Sensorless controlling techniques of AC motor drivesAnam Mughees | July 01, 2020
AC motors are widely used in in both industrial and domestic environments for motion control. The induction motor (IM) and the permanent magnet synchronous motor (PMSM) are two types of AC motors that serve a wide variety of applications. Many applications, particularly in the industrial sector, require a high degree of accuracy, speedy dynamic response and high efficiency in the design and implementation of processes. Accurate position and speed control is essential in these cases. In general, a high-resolution mechanical position speed sensor is a prerequisite for precise control of drives but it increases the cost and complexity while compromising the reliability of the system.
The obvious solution to this problem is the sensorless control of AC drives. Lower costs, greater reliability, lower hardware complexity, better immunity to noise and less maintenance make sensorless motor drives a very attractive option. Sensorless control strategies vary depending on the type of motor. This article will take a look at controlling techniques of both IM drives and PMSM drives.
Induction motor drives
In general, the rotor flux vector control is used as the basic control strategy for IM drives. The basic drive model consists of a rectifier that converts the three-phase alternating current into direct current of DC-link and an inverter that converts this direct current to three-phase alternating current again for driving the motor. An important part of this model is the estimation of rotor flux angle and motor speed. Most of the effective and popular control methods of IM drives can be divided into three categories:
1. Flux and speed estimation-based strategy
2. Field-weakening control strategy
3. Current loop control strategy
Flux and speed estimation, without sensors, is obviously an important part of sensorless control strategies. One strategy to estimate these parameters is based on signal injection. Data regarding the position of the rotor is obtained by injecting a signal that determines the desired information using rotor slot harmonic and rotor saturated and leakage inductance.
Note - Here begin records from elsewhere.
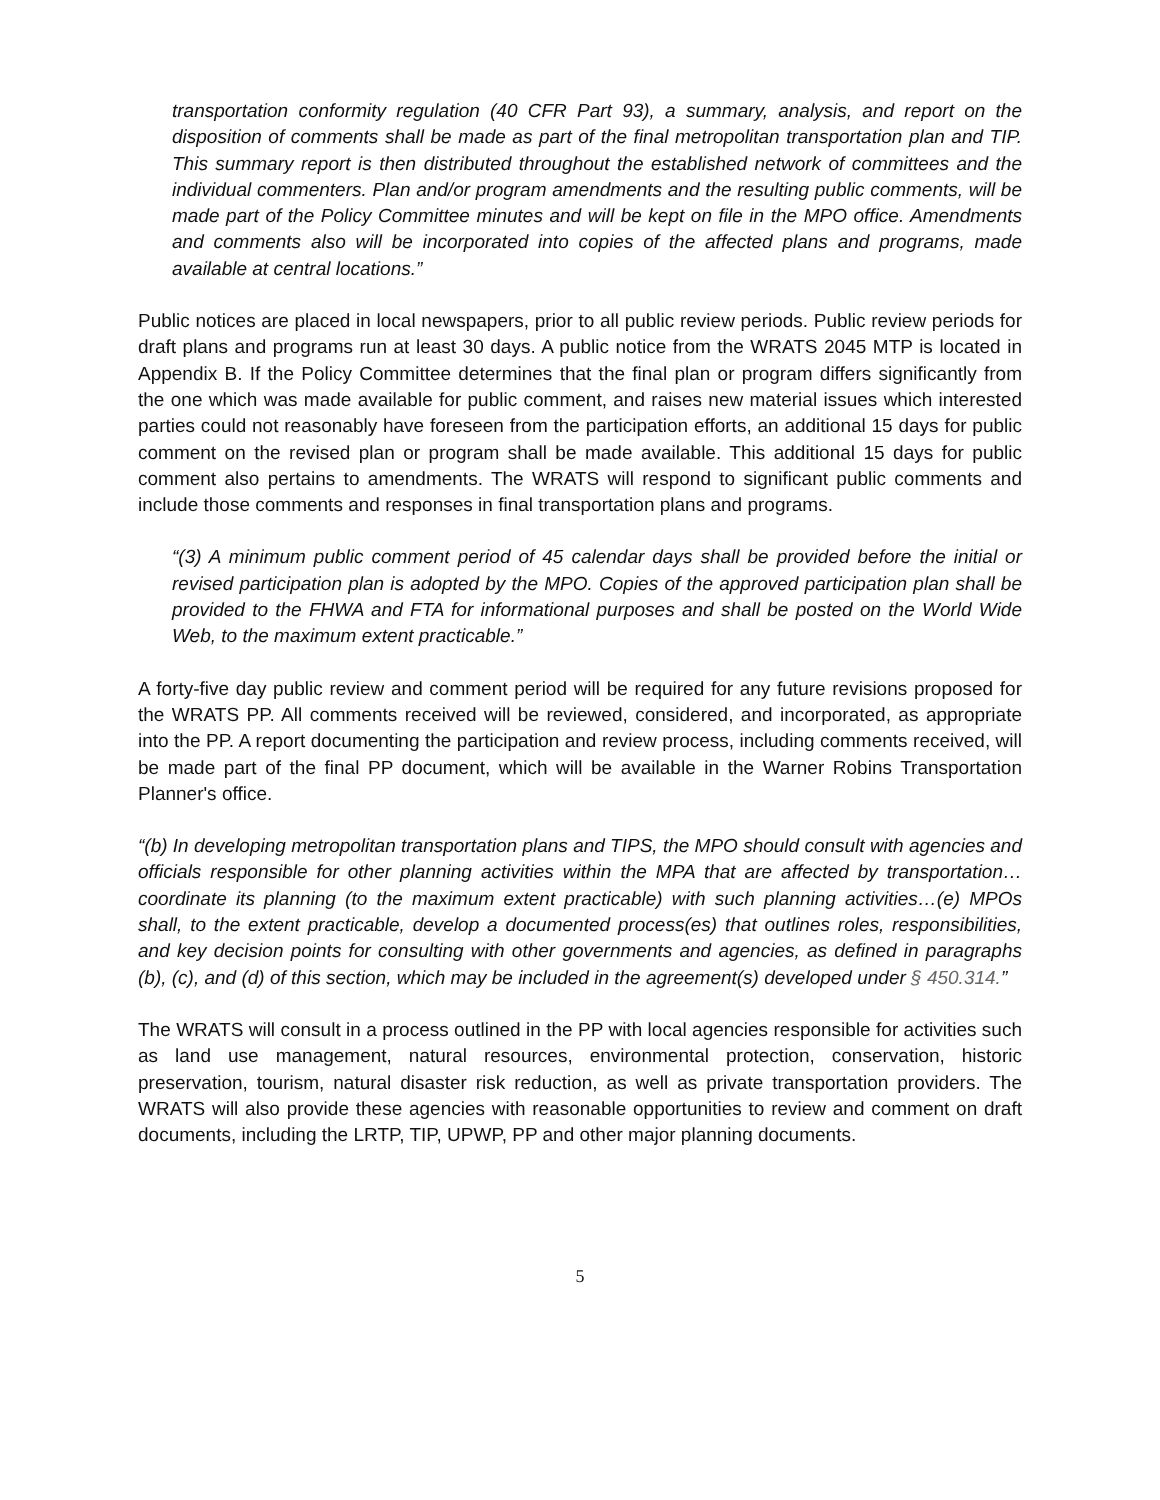transportation conformity regulation (40 CFR Part 93), a summary, analysis, and report on the disposition of comments shall be made as part of the final metropolitan transportation plan and TIP. This summary report is then distributed throughout the established network of committees and the individual commenters. Plan and/or program amendments and the resulting public comments, will be made part of the Policy Committee minutes and will be kept on file in the MPO office. Amendments and comments also will be incorporated into copies of the affected plans and programs, made available at central locations.”
Public notices are placed in local newspapers, prior to all public review periods. Public review periods for draft plans and programs run at least 30 days. A public notice from the WRATS 2045 MTP is located in Appendix B. If the Policy Committee determines that the final plan or program differs significantly from the one which was made available for public comment, and raises new material issues which interested parties could not reasonably have foreseen from the participation efforts, an additional 15 days for public comment on the revised plan or program shall be made available. This additional 15 days for public comment also pertains to amendments. The WRATS will respond to significant public comments and include those comments and responses in final transportation plans and programs.
“(3) A minimum public comment period of 45 calendar days shall be provided before the initial or revised participation plan is adopted by the MPO. Copies of the approved participation plan shall be provided to the FHWA and FTA for informational purposes and shall be posted on the World Wide Web, to the maximum extent practicable.”
A forty-five day public review and comment period will be required for any future revisions proposed for the WRATS PP. All comments received will be reviewed, considered, and incorporated, as appropriate into the PP. A report documenting the participation and review process, including comments received, will be made part of the final PP document, which will be available in the Warner Robins Transportation Planner's office.
“(b) In developing metropolitan transportation plans and TIPS, the MPO should consult with agencies and officials responsible for other planning activities within the MPA that are affected by transportation…coordinate its planning (to the maximum extent practicable) with such planning activities…(e) MPOs shall, to the extent practicable, develop a documented process(es) that outlines roles, responsibilities, and key decision points for consulting with other governments and agencies, as defined in paragraphs (b), (c), and (d) of this section, which may be included in the agreement(s) developed under § 450.314.”
The WRATS will consult in a process outlined in the PP with local agencies responsible for activities such as land use management, natural resources, environmental protection, conservation, historic preservation, tourism, natural disaster risk reduction, as well as private transportation providers. The WRATS will also provide these agencies with reasonable opportunities to review and comment on draft documents, including the LRTP, TIP, UPWP, PP and other major planning documents.
5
In this way, the stability of the induction motor is guaranteed at zero frequency stator current. However, signal injection-based methodologies require obvious magnetic field anisotropy and depend greatly on the nature of the motor. Furthermore, certain problems such as torque and noise make it difficult for them to be widely utilized in industry. Another group of strategies for observing flux and speed of an induction motor is based on an IM model. First, the IM mathematical model is established and then, according to this model, the rotor flux and speed are calculated. Kalman filter observer is a robust method that falls into this category. Overall, the main focus of all researchers in this field is to maintain stability at zero speed and zero frequency.
There are certain applications like locomotive traction and common numerical control (CNC) systems that require high-speed control capability of IM drives. In addition to being highly accurate, these drive systems must be capable of high-speed operation, have fast start-stop ability, and demonstrate a high dynamic response. Field weakening control strategies are employed in these systems because reduction in the motor’s magnetic field is required in order to reduce back EMF of motors. Reducing back EMF increases the accelerating abilities of the motor, which is essential for high-speed operation. Motor model-based open-loop calculations can be used for field-weakening control strategies. Another field-weakening control technique is based on voltage limiting closed-loop regulation.
Current loop control strategy is also ideal for high-speed applications like CNC and drilling machines. A commonly used method for controlling IM current loops is hysteresis control. The basic concept is that the three-phase stator currents are controlled by three distinct hysteresis comparators. Two methods of proportional integral (PI) control are also used: stationary frame PI control and synchronous rotating frame PI control. The most widely used current loop control method is the synchronous frame PI control. However, in recent years another controlling technique has gained much attention: predictive control (PC). The fundamental idea of predictive control is to obtain the optimal control output through the prediction of the change in the control object on the basis of the mathematical model of the control object. Four common types of predictive control are:
1. Model PC
2. Trajectory-based PC
3. Hysteresis-based PC
4. Dead-beat PC
Permanent motor synchronous drives
Sensorless control methods of PMSM drives are categorized as model-based methods (adaptive or non-adaptive) and high-frequency signal injection (HFSI) methods. HFSI is used for low-speed applications while model-based methods are used for medium- to high-speed applications. Unlike the sensorless IM drive control, saturation and structural saliencies contribute to low-speed and zero-speed position tracking. Acoustic noises, however, restrict HFSI methods to areas such as household equipment.
Harmonics can adversely affect the estimated rotor position for model-based sensorless control methods. A relatively new technique of adaptive linear neural-network-based filter (ADALINE) can be used to overcome this problem. Some of the common control techniques that fall under the model-based methods are listed as under:
1. Extended Kalman filter
2. Model reference adaptive system
3. Sliding mode observer
Model-based methods work by detecting the fundamental component of back EMF. In low-speed range, the signal-to-noise ratio of this EMF is too low to be picked up, so, model-based strategies only work for high-speed applications. HFSI methods, on the other hand, can easily calculate the position at low speeds (even at zero speed). However, due to limited observer bandwidth, HSFI strategy does not work when dealing with high-speed applications. Researchers are now moving towards developing hybrid techniques to provide a wide speed range for sensorless control of drives.